I underlined those lines and turned down the corner of that page. That summarizes, so eloquently, the spiritual challenge we all face at times of major life transitions. It certainly was very helpful to me in the midst of hospice care with my Dad. I read those lines aloud to him.

MARCIA: To me, that’s the best reward as an author—to hear that kind of response from a reader.
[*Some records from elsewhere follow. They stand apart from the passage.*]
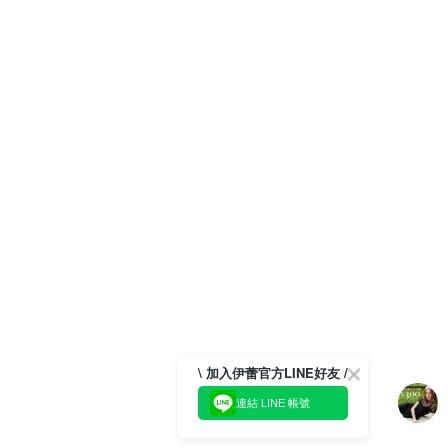
\ 加入伊蕾官方LINE好友 /
連結 LINE 帳號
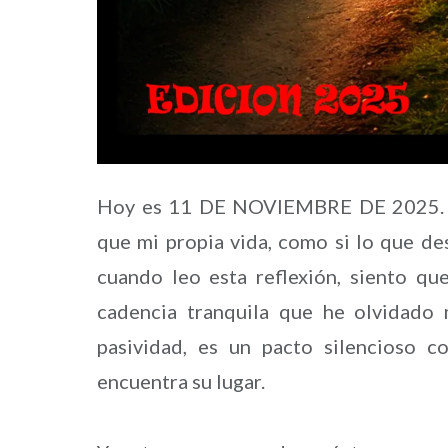
Hoy es 11 DE NOVIEMBRE DE 2025. A
que mi propia vida, como si lo que de
cuando leo esta reflexión, siento qu
cadencia tranquila que he olvidado 
pasividad, es un pacto silencioso 
encuentra su lugar.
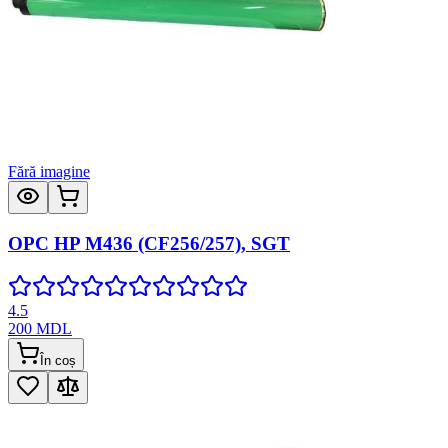
Fără imagine
OPC HP M436 (CF256/257), SGT
4.5
200
MDL
În coș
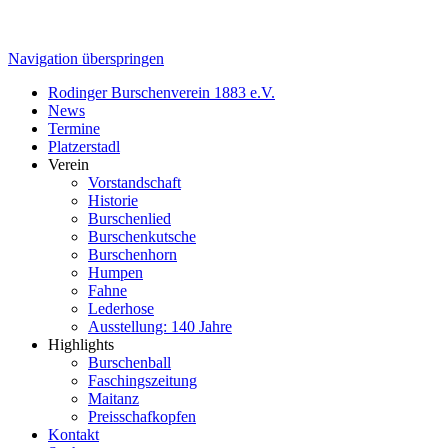
Navigation überspringen
Rodinger Burschenverein 1883 e.V.
News
Termine
Platzerstadl
Verein
Vorstandschaft
Historie
Burschenlied
Burschenkutsche
Burschenhorn
Humpen
Fahne
Lederhose
Ausstellung: 140 Jahre
Highlights
Burschenball
Faschingszeitung
Maitanz
Preisschafkopfen
Kontakt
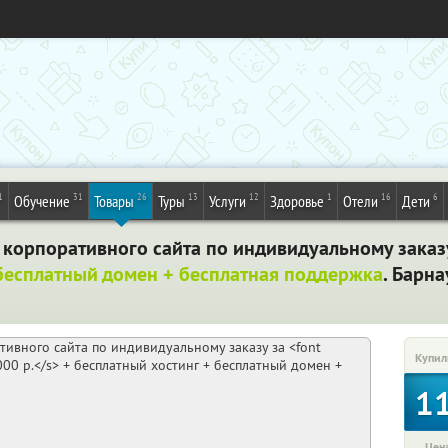
1
31
26
13
12
1
16
6
Обучение
Товары
Туры
Услуги
Здоровье
Отели
Дети
 корпоративного сайта по индивидуальному заказ
бесплатный домен + бесплатная поддержка
. Барна
Купил
1
Цена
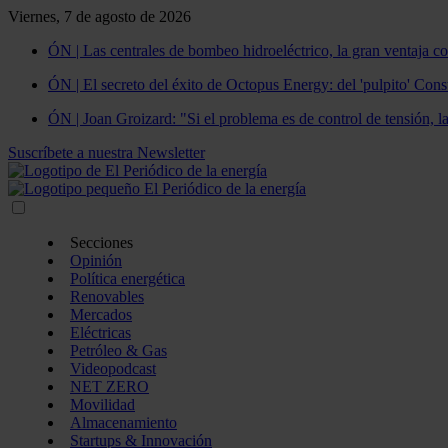
Viernes, 7 de agosto de 2026
ÓN | Las centrales de bombeo hidroeléctrico, la gran ventaja co
ÓN | El secreto del éxito de Octopus Energy: del 'pulpito' Const
ÓN | Joan Groizard: "Si el problema es de control de tensión, l
Suscríbete a nuestra Newsletter
Secciones
Opinión
Política energética
Renovables
Mercados
Eléctricas
Petróleo & Gas
Videopodcast
NET ZERO
Movilidad
Almacenamiento
Startups & Innovación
I should also mention that it’s been very interesting to me that, wherever I speak about this book, hospice workers in particular come up to me and I see how engaged they are. I feel very gratified that the book is of use to those in hospice. I think that hospice workers are doing something extremely important in our world world.

DAVID: I think it speaks, even more broadly, about how these timeless truths and insights—these blessings and prayers—can touch many lives whatever one’s faith might be. So, let me close our interview by asking: What do you hope general readers will take away from reading your book?

MARCIA: For my Jewish readers, I hope I’m bringing a new entry into Judaism. I also hope it will reveal something for non-Jewish readers as well. I hope it touches people and enriches their paths through life. We’re all human beings and we’re all in this together.

In this book, I am dealing with big themes that speak to and for all of us. Of course, I’m doing this in Jewish language and metaphor—but ultimately for any religion or tradition to meaningful, it has to be dealing with the universals of human life. No religion works unless it is really talking to the whole community of humanity.